Welche drei Ausbildungsprobleme siehst Du am häufigsten?
Viele Hunde haben Probleme mit dem Tempo. Sie sind zu schnell oder suchen in einer ungleichmäßigen Geschwindigkeit.
Mit dem richtigen Weg des Futterabbaus tun sich viele Hundeführer schwer.
Außerdem ist es oft ein Problem, dass die Fährten zu schnell zu anspruchsvoll für den Hund gestaltet werden und ihn so vor eine unlösbare Aufgabe stellen. Da kommt dann schnell Frust bei Hund und Hundeführer auf.
Probleme am Winkel. Hast du Tipps für uns?
Zunächst einmal schaue ich auf die Geschwindigkeit des Hundes. Ist der Hund schlicht und einfach zu schnell, um aufmerksam zu suchen, arbeiten wir am Tempo. Ist das Tempo nicht ursächlich, lasse ich den Hund den Winkel ca. eine Körperlänge überlaufen. Dann wird der Hund verbal korrigiert und einige Schritte vor dem Winkel erneut angesetzt. Er erhält eine zweite Chance, den Winkel korrekt auszusuchen. Die meisten Hunde suchen bedächtiger und lernen, mit Ruhe zum Erfolg zu gelangen.
Ein weiterer Fehler ist es, den Winkel mit Futter zu spicken. Kommt dann ein Winkel ohne Futter, sind viele Hunde überfordert.
Du gibst auch Seminare für interessierte Hundeführer, richtig?
Ja, ich gebe viele Seminare.

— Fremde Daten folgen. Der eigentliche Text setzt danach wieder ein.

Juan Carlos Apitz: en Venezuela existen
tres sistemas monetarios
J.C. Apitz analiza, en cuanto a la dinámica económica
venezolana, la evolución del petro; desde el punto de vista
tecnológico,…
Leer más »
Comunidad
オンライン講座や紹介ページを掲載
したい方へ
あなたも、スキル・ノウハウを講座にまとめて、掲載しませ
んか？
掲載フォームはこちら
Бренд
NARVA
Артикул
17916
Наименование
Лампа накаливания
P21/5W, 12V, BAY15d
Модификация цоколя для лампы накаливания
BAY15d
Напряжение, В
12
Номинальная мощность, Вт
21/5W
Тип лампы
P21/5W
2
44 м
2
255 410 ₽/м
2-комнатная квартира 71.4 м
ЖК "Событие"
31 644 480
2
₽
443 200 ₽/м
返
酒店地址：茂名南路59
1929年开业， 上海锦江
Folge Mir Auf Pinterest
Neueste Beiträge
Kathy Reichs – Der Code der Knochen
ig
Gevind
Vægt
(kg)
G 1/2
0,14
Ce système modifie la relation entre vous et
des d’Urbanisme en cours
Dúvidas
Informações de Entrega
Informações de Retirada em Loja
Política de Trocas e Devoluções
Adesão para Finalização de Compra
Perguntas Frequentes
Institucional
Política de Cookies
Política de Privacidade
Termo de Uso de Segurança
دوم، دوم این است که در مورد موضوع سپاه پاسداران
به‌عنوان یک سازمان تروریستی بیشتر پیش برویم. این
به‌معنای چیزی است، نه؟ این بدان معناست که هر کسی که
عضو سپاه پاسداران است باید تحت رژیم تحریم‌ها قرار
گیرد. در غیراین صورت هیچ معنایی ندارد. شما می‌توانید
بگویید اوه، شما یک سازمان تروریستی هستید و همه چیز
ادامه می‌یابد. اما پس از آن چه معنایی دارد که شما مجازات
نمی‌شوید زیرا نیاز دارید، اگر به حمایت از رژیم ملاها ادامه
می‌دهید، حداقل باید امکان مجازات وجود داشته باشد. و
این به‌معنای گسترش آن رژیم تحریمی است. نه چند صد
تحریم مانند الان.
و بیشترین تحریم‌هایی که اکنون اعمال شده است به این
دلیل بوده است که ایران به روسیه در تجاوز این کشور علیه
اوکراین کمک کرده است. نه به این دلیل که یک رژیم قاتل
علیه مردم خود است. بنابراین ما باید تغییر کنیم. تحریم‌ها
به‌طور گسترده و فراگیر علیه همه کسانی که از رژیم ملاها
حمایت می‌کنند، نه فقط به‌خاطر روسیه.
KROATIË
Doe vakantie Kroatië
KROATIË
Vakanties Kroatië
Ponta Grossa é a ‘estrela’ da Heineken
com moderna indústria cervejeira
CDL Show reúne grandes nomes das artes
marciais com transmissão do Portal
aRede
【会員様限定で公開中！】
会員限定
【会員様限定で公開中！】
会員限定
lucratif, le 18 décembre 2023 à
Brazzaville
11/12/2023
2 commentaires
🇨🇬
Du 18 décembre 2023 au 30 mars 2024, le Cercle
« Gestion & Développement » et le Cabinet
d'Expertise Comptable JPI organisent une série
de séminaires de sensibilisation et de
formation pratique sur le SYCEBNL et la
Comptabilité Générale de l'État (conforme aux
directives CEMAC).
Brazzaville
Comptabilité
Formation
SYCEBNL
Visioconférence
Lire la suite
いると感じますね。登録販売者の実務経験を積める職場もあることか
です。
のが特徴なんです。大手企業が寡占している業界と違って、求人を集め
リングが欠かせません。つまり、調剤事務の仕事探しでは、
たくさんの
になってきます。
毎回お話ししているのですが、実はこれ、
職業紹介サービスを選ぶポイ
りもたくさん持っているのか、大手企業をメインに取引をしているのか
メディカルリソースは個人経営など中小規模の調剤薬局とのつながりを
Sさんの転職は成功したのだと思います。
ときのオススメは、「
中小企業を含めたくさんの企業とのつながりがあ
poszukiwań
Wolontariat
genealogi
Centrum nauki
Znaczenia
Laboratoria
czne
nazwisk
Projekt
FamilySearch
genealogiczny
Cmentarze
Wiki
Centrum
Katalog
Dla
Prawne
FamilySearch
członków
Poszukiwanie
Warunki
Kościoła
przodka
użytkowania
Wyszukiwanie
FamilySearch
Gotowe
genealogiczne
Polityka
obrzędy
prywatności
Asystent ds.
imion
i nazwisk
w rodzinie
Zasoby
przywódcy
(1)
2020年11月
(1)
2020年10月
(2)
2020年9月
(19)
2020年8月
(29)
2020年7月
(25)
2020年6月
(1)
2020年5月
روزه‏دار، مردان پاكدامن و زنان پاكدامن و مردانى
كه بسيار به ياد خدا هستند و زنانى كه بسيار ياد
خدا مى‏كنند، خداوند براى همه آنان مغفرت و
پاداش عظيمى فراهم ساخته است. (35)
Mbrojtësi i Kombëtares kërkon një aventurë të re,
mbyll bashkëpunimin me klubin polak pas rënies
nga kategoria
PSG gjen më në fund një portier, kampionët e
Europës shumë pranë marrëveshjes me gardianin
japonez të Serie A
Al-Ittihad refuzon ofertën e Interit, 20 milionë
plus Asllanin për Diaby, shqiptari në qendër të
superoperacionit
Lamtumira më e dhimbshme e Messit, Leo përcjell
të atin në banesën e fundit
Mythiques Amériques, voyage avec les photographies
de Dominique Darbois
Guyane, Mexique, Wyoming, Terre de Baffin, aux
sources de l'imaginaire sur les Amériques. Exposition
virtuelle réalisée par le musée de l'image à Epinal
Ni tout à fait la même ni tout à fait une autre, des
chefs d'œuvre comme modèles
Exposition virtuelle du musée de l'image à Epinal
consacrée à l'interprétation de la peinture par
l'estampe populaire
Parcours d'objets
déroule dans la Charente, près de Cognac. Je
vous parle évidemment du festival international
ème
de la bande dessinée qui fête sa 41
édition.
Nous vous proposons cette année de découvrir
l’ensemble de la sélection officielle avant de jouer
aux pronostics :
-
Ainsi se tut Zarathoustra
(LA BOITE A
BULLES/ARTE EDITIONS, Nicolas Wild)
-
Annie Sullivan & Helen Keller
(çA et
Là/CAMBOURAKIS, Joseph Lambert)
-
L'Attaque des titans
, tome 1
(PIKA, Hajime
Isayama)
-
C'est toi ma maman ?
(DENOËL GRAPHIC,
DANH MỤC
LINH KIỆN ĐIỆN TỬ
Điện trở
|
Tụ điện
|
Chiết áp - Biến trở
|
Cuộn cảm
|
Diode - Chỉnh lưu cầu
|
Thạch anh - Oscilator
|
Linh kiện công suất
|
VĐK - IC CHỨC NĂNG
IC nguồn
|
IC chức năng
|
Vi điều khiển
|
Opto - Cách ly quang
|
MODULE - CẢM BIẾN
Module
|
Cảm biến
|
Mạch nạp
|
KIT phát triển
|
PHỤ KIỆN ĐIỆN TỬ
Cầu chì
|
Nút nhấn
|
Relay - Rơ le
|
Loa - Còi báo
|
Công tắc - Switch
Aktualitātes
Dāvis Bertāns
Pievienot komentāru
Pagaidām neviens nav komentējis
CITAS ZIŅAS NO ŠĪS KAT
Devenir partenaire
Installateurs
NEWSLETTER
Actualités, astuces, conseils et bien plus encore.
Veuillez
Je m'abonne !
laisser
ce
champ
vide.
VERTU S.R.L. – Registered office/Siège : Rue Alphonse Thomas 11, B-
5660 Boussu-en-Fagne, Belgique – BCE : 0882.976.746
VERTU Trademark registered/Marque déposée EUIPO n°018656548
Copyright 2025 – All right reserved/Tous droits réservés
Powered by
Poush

Ich halte die Gruppen aber bewusst klein und trainiere mit maximal 10 Teams. Das hat den Nachteil, dass meine Seminare sehr schnell ausgebucht sind und oft nur vereinsintern sind. Interessierten empfehle ich aber ohnehin, sich ein bis zwei Workshops als Zuschauer anzusehen.
Du arbeitest mittlerweile mit vielen Hundesportlern zusammen. Wie kam es dazu?
Es begann, als ich einen DSH führte und mich von der früher gängigen Zwangsfährte abwenden wollte. Ich nutzte viel Futter, hatte aber das Problem, dass der Hund, vor allem auf weichem Acker, auf Sicht suchte und entlastete. Ich entwickelte also die Idee mit Dosen zu arbeiten. Das Prinzip funktionierte und bald kamen allerlei Sportler zu mir und waren interessiert. So entstand auch die Zusammenarbeit mit Team Heuwinkl. Ich bin also in meine Aufgaben "hinein gewachsen“.
Wer war dein Lehrmeister in Sachen Fährtenausbildung? Hattest du Vorbilder?
Das Meiste habe ich mir selbst ausgedacht und beigebracht. Gute Lehrmeister hierbei waren vor allem die vielen unterschiedlichen Hunde, die ich auf den Seminaren kennen lernte. Hier muss man sich immer Gedanken machen, es gibt keinen einheitliches Konzept, dass auf jeden Hund passt.
Du bist mittlerweile ein alter Hase im Hundesport. Hat sich die Fährtenarbeit in den letzten Jahren/ Jahrzehnten verändert?
Ja, sehr sogar. Früher herrschte viel Zwang in der Ausbildung. Danach gab es eine Zeit, in der die Hunde fast schon zu lustig suchten. Zur Zeit empfinde ich es so, dass die Entwicklung zum absoluten Perfektionismus immer stärker wird. Anstatt den Hunden den Spaß an der Sucharbeit zu vermitteln, sind viele Hundeführer zu sehr darauf fokussiert, das exakte Suchverhalten trainieren zu wollen.
Was macht dir in der Fährtenarbeit am meisten Freude?
Ich liebe es, den Fortschritt der Hunde zu sehen. Z.B. der junge Hund, bei dem man Monat für Monat erkennen kann, wie er sich verbessert und neue Aufgaben meistert. Toll finde ich auch, wenn man Hundeführern helfen kann, die vor verzwickten Problemen mit ihren Hunden stehen. Vor kurzem konnten wir einem Hund, der bisher sehr unter Druck suchte, die Freude an der Fährtenarbeit vermitteln. Das war ein tolles Gefühl.
Ach - und wenn Trainingspartner 100 Punkte auf der WM suchen, freut mich das natürlich auch. *lacht *
Bernd, wir danken Dir, dass Du Dir die Zeit für uns genommen hast!